Bog turtles can be found in the Northeast United States, in Massachusetts, Connecticut, Delaware, New York, New Jersey, Rhode Island, and Pennsylvania. To the south, colonies of the turtles reside in Maryland, Georgia, North Carolina, South Carolina, Tennessee, and Virginia. In its habitat, the omnivorous creature feeds on insects including crickets, beetles, and millipedes. The turtle's diet also may include some plants such as skunk cabbage and duck weed. In addition, the turtle may eat frogs, tadpoles, snails, salamanders, crayfish, and nestling birds.
Being a cold-blooded animal, the turtle is more active during the day, particularly early in the morning or in the late afternoon. During the warm summer months, during the hottest part of the day, the turtles may seek cover in a burrow or at the bottom of shallow water. During the winter months, they hibernate in underwater bogs that may be up to 18 inches (around 45 centimeters) deep. Oftentimes bog turtles will hibernate as a group — even with other species of turtles.
Predators of the bog turtle include foxes, raccoons, water snakes, dogs, muskrats, and large birds. To protect itself, the turtle may hide itself in mud. Turtles are also illegally hunted as pets. Other threats to the turtle include the draining and filling of the creatures' wetland habitat.
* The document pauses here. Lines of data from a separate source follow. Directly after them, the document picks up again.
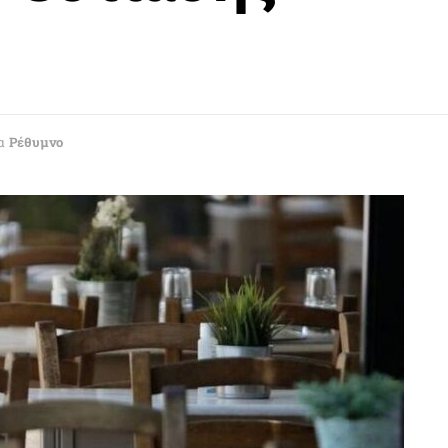
α
Ρέθυμνο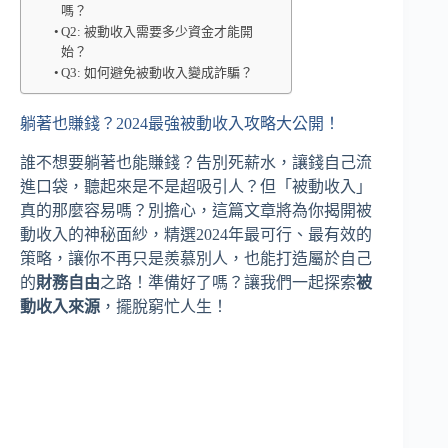
嗎？
Q2: 被動收入需要多少資金才能開
始？
Q3: 如何避免被動收入變成詐騙？
躺著也賺錢？2024最強被動收入攻略大公開！
誰不想要躺著也能賺錢？告別死薪水，讓錢自己流
進口袋，聽起來是不是超吸引人？但「被動收入」
真的那麼容易嗎？別擔心，這篇文章將為你揭開被
動收入的神秘面紗，精選2024年最可行、最有效的
策略，讓你不再只是羨慕別人，也能打造屬於自己
的
財務自由
之路！準備好了嗎？讓我們一起探索
被
動收入來源
，擺脫窮忙人生！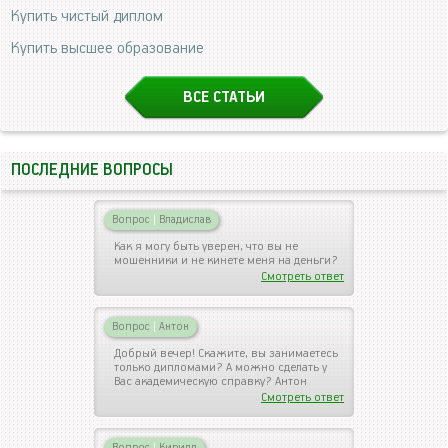
Купить чистый диплом
Купить высшее образование
ВСЕ СТАТЬИ
ПОСЛЕДНИЕ ВОПРОСЫ
Вопрос
|
Владислав
Как я могу быть уверен, что вы не
мошенники и не кинете меня на деньги?
Смотреть ответ
Вопрос
|
Антон
Добрый вечер! Скажите, вы занимаетесь
только дипломами? А можно сделать у
Вас академическую справку? Антон
Смотреть ответ
Вопрос
|
Кирилл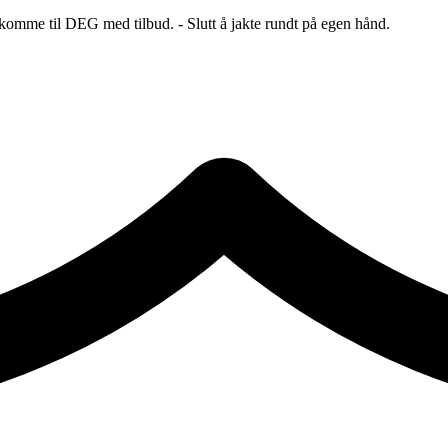
 komme til DEG med tilbud. - Slutt å jakte rundt på egen hånd.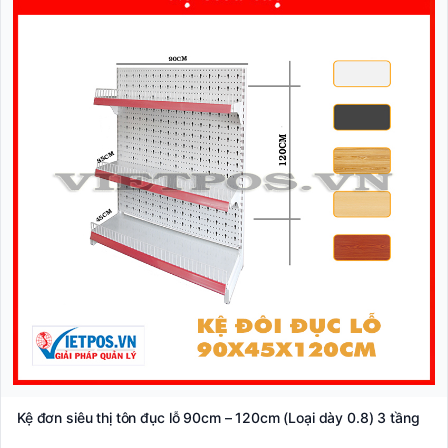
Kệ đơn siêu thị tôn đục lỗ 90cm – 120cm (Loại dày 0.8) 3 tầng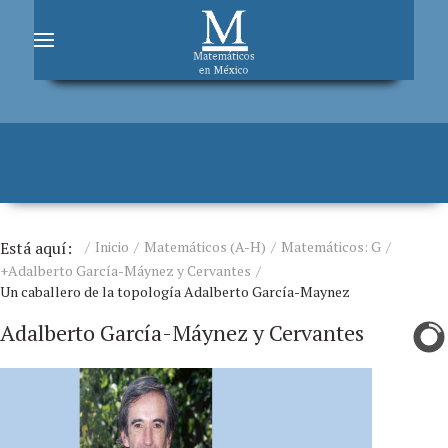
Está aquí:
Inicio
Matemáticos (A-H)
Matemáticos: G
+Adalberto García-Máynez y Cervantes
Un caballero de la topología Adalberto García-Maynez
Adalberto García-Máynez y Cervantes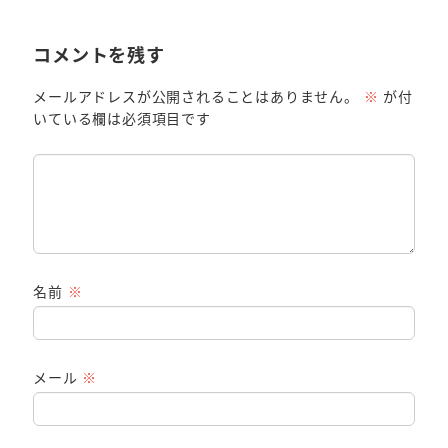
コメントを残す
メールアドレスが公開されることはありません。
※
が付
いている欄は必須項目です
名前
※
メール
※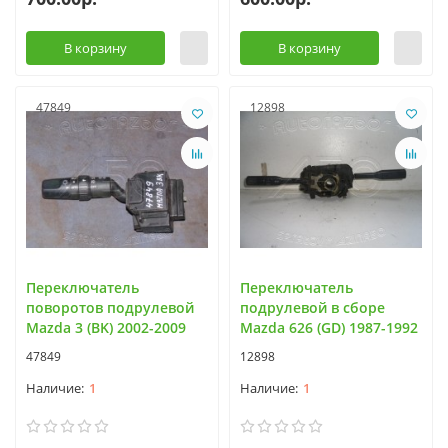
В корзину
В корзину
47849
12898
Переключатель
Переключатель
поворотов подрулевой
подрулевой в сборе
Mazda 3 (BK) 2002-2009
Mazda 626 (GD) 1987-1992
47849
12898
1
1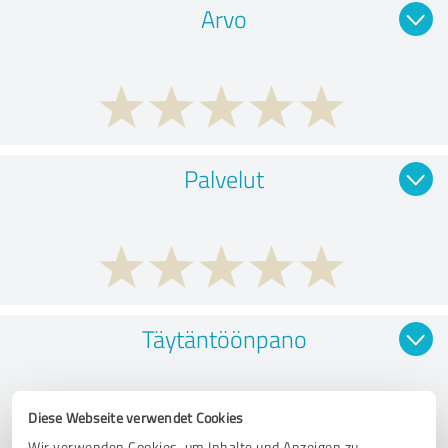
Arvo
Palvelut
Täytäntöönpano
Diese Webseite verwendet Cookies
Wir verwenden Cookies, um Inhalte und Anzeigen zu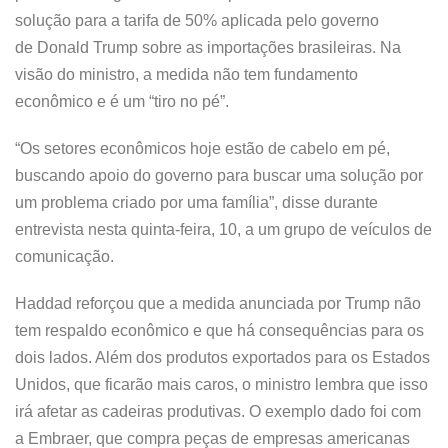
solução para a tarifa de 50% aplicada pelo governo
de Donald Trump sobre as importações brasileiras. Na
visão do ministro, a medida não tem fundamento
econômico e é um “tiro no pé”.
“Os setores econômicos hoje estão de cabelo em pé,
buscando apoio do governo para buscar uma solução por
um problema criado por uma família”, disse durante
entrevista nesta quinta-feira, 10, a um grupo de veículos de
comunicação.
Haddad reforçou que a medida anunciada por Trump não
tem respaldo econômico e que há consequências para os
dois lados. Além dos produtos exportados para os Estados
Unidos, que ficarão mais caros, o ministro lembra que isso
irá afetar as cadeiras produtivas. O exemplo dado foi com
a Embraer, que compra peças de empresas americanas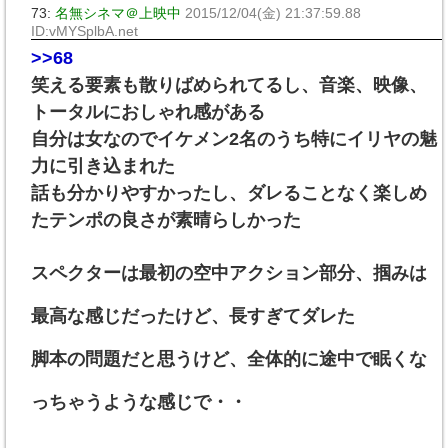
73:
名無シネマ＠上映中
2015/12/04(金) 21:37:59.88
ID:vMYSplbA.net
>>68
笑える要素も散りばめられてるし、音楽、映像、
トータルにおしゃれ感がある
自分は女なのでイケメン2名のうち特にイリヤの魅
力に引き込まれた
話も分かりやすかったし、ダレることなく楽しめ
たテンポの良さが素晴らしかった
スペクターは最初の空中アクション部分、掴みは
最高な感じだったけど、長すぎてダレた
脚本の問題だと思うけど、全体的に途中で眠くな
っちゃうような感じで・・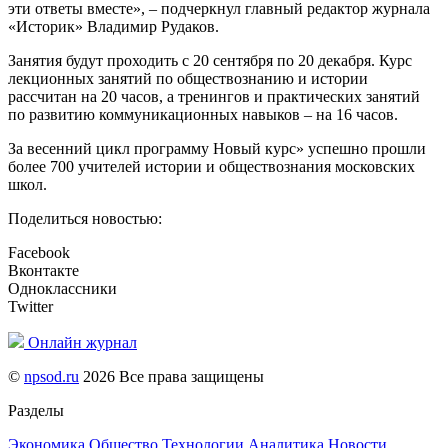
эти ответы вместе», – подчеркнул главный редактор журнала
«Историк» Владимир Рудаков.
Занятия будут проходить с 20 сентября по 20 декабря. Курс
лекционных занятий по обществознанию и истории
рассчитан на 20 часов, а тренингов и практических занятий
по развитию коммуникационных навыков – на 16 часов.
За весенний цикл программу Новый курс» успешно прошли
более 700 учителей истории и обществознания московских
школ.
Поделиться новостью:
Facebook
Вконтакте
Одноклассники
Twitter
Онлайн журнал
©
npsod.ru
2026 Все права защищены
Разделы
Экономика
Общество
Технологии
Аналитика
Новости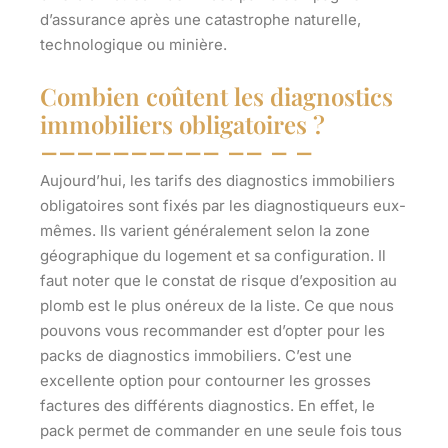
d’assurance après une catastrophe naturelle,
technologique ou minière.
Combien coûtent les diagnostics
immobiliers obligatoires ?
Aujourd’hui, les tarifs des diagnostics immobiliers
obligatoires sont
fixés par les diagnostiqueurs eux-
mêmes
. Ils varient généralement selon la zone
géographique du logement et sa configuration. Il
faut noter que le constat de risque d’exposition au
plomb est le plus onéreux de la liste. Ce que nous
pouvons vous recommander est d’opter pour les
packs de diagnostics immobiliers. C’est une
excellente option pour contourner les grosses
factures des différents diagnostics. En effet, le
pack permet de commander en une seule fois tous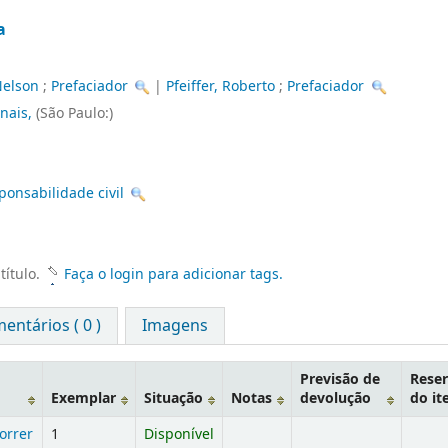
a
Nelson
;
Prefaciador
|
Pfeiffer, Roberto
;
Prefaciador
unais,
(São Paulo:)
ponsabilidade civil
título.
Faça o login para adicionar tags.
entários ( 0 )
Imagens
Previsão de
Reser
Exemplar
Situação
Notas
devolução
do i
orrer
1
Disponível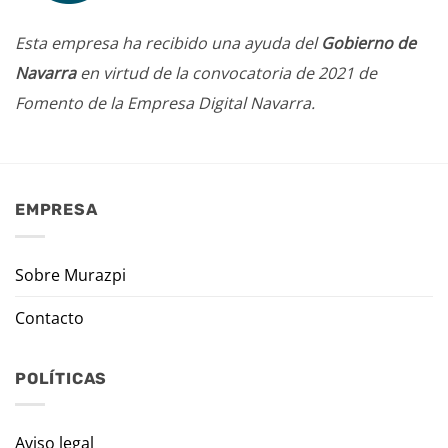
Esta empresa ha recibido una ayuda del
Gobierno de
Navarra
en virtud de la convocatoria de 2021 de
Fomento de la Empresa Digital Navarra.
EMPRESA
Sobre Murazpi
Contacto
POLÍTICAS
Aviso legal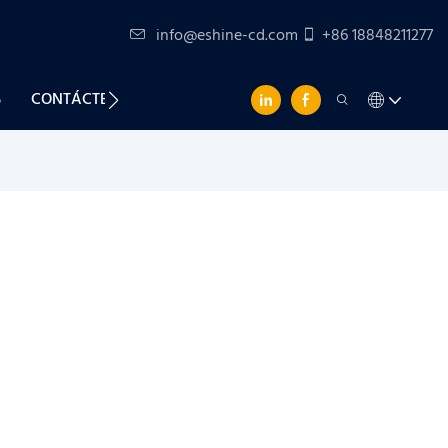
info@eshine-cd.com
+86 18848211277
S
CONTÁCTENOS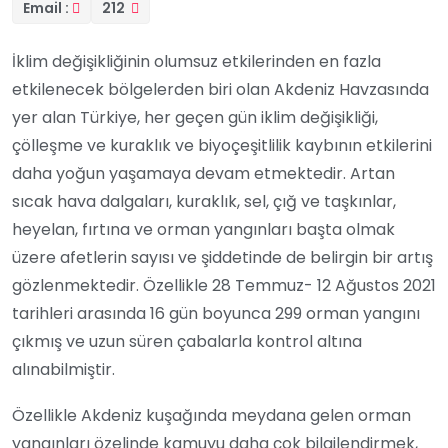
Email :
212
İklim değişikliğinin olumsuz etkilerinden en fazla
etkilenecek bölgelerden biri olan Akdeniz Havzasında
yer alan Türkiye, her geçen gün iklim değişikliği,
çölleşme ve kuraklık ve biyoçeşitlilik kaybının etkilerini
daha yoğun yaşamaya devam etmektedir. Artan
sıcak hava dalgaları, kuraklık, sel, çığ ve taşkınlar,
heyelan, fırtına ve orman yangınları başta olmak
üzere afetlerin sayısı ve şiddetinde de belirgin bir artış
gözlenmektedir. Özellikle 28 Temmuz- 12 Ağustos 2021
tarihleri arasında 16 gün boyunca 299 orman yangını
çıkmış ve uzun süren çabalarla kontrol altına
alınabilmiştir.
Özellikle Akdeniz kuşağında meydana gelen orman
yangınları özelinde kamuyu daha çok bilgilendirmek,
By the time they are 8 years old, bog turtles are usually sexually mature and generally in early spring after hibernation, the turtles will mate. A male usually tries to find a mate by nudging or nipping at a female. A female will lay up to five small white eggs in sunny spots. Eggs may take up to two months to hatch. When born, turtles measure about 1 inch (2.4 centimeters) long.